Microsoft AI, the tech giant’s research lab, announced the release of three foundational AI models on Thursday that can generate text, voice, and images. This release signals Microsoft’s continued push to build out its own stack of multimodal AI models and compete with rival AI labs, even though it remains tied to OpenAI.
MAI-Transcribe-1 transcribes speech across 25 different languages into text and is 2.5 times faster than Microsoft’s Azure Fast offering, according to a company press release. MAI-Voice-1 is an audio-generating model, enabling users to generate 60 seconds of audio in one second and create a custom voice. Meanwhile, MAI-Image-2 is a video-generating model.
MAI-Image-2 was originally released on MAI Playground, a new large language model testing software, on March 19. Now, all three models are being released on Microsoft Foundry, with the transcription and voice models also available in MAI Playground.
The models were developed by Microsoft’s MAI Superintelligence team, led by Mustafa Suleyman, CEO of Microsoft AI, which was formed and announced in November 2025.
“At Microsoft AI, we’re building Humanist AI. We have a distinct view when creating our AI models—putting humans at the center, optimizing for how people actually communicate, training for practical use,” Suleyman wrote in the blog post. “You’ll see more models from us soon in Foundry and directly in Microsoft products and experiences.”

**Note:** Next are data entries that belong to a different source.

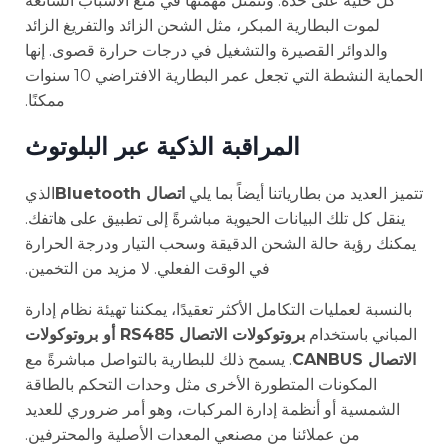
كل خلية على حدة. وتتمثل مهمتها في منع الأسباب الشائعة
لموت البطارية المبكر، مثل الشحن الزائد والتفريغ الزائد
والدوائر القصيرة والتشغيل في درجات حرارة قصوى. إنها
الحماية النشطة التي تجعل عمر البطارية الافتراضي 10 سنوات
ممكنًا.
المراقبة الذكية عبر البلوتوث
تتميز العديد من بطارياتنا أيضاً بما يلي
اتصال Bluetooth
الذي
ينقل كل تلك البيانات الحيوية مباشرةً إلى تطبيق على هاتفك.
يمكنك رؤية حالة الشحن الدقيقة وسحب التيار ودرجة الحرارة
في الوقت الفعلي. لا مزيد من التخمين.
بالنسبة لعمليات التكامل الأكثر تعقيدًا، يمكننا تهيئة نظام إدارة
المباني باستخدام
بروتوكولات الاتصال RS485 أو بروتوكولات
الاتصال CANBUS
. يسمح ذلك للبطارية بالتواصل مباشرةً مع
المكونات المتطورة الأخرى مثل وحدات التحكم بالطاقة
الشمسية أو أنظمة إدارة المركبات، وهو أمر ضروري للعديد
من عملائنا من مصنعي المعدات الأصلية والمحترفين.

In an increasingly crowded LLM market, MAI aims to provide a compelling case for its new models by offering them at a lower cost compared to those from Google and OpenAI. For instance, MAI-Transcribe-1 starts at $0.36 per hour, while MAI-Voice-1 starts at $22 per 1 million characters, and MAI-Image-2 starts at $5 for 1 million tokens for text input and $33 for 1 million tokens for image output.

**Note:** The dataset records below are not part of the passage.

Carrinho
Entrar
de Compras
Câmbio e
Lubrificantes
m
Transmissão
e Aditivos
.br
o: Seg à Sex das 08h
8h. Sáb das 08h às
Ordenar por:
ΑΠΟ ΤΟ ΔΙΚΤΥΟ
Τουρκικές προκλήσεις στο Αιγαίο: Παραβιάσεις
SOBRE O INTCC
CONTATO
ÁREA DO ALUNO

Despite the new releases, Suleyman reaffirmed Microsoft’s commitment to its partnership with OpenAI in an interview with VentureBeat. Recent negotiations allowed Microsoft to pursue this superintelligence research, indicating a strategic alignment with OpenAI that remains critical for their collaborative efforts.
Microsoft’s substantial investment of over $13 billion into the AI research lab serves as a testament to its long-term goals. The company continues to integrate its AI innovations across various products, highlighting its dual strategy of developing in-house capabilities while leveraging partnerships.
Strategic Impact on Business Automation
The introduction of Microsoft’s new foundational AI models illustrates a significant leap forward within the tech industry, particularly for business automation. Organizations looking to improve efficiency through AI-driven solutions now have access to powerful tools capable of transcribing speech, generating custom voice content, and creating visual media at an unprecedented scale.
For developers, this evolution represents an opportunity to build applications incorporating these capabilities, potentially transforming how businesses engage with customers and streamline operations. The models’ competitive pricing may enable smaller firms to utilize high-quality AI solutions previously accessible only to larger enterprises.
For business owners, the advent of versatile AI tools means they can enhance productivity and reduce operational costs by automating time-consuming tasks such as transcribing meetings and generating engaging marketing materials. Businesses that capitalize on these technologies could establish themselves at the forefront of their respective industries, leveraging advanced AI to achieve scalability and improve customer experiences.
In the broader AI ecosystem, these developments might encourage increased competition and innovation. As Microsoft positions itself against established players like OpenAI and Google, industry-wide pressure to enhance performance, reduce costs, and improve accessibility could ultimately benefit consumers and businesses alike.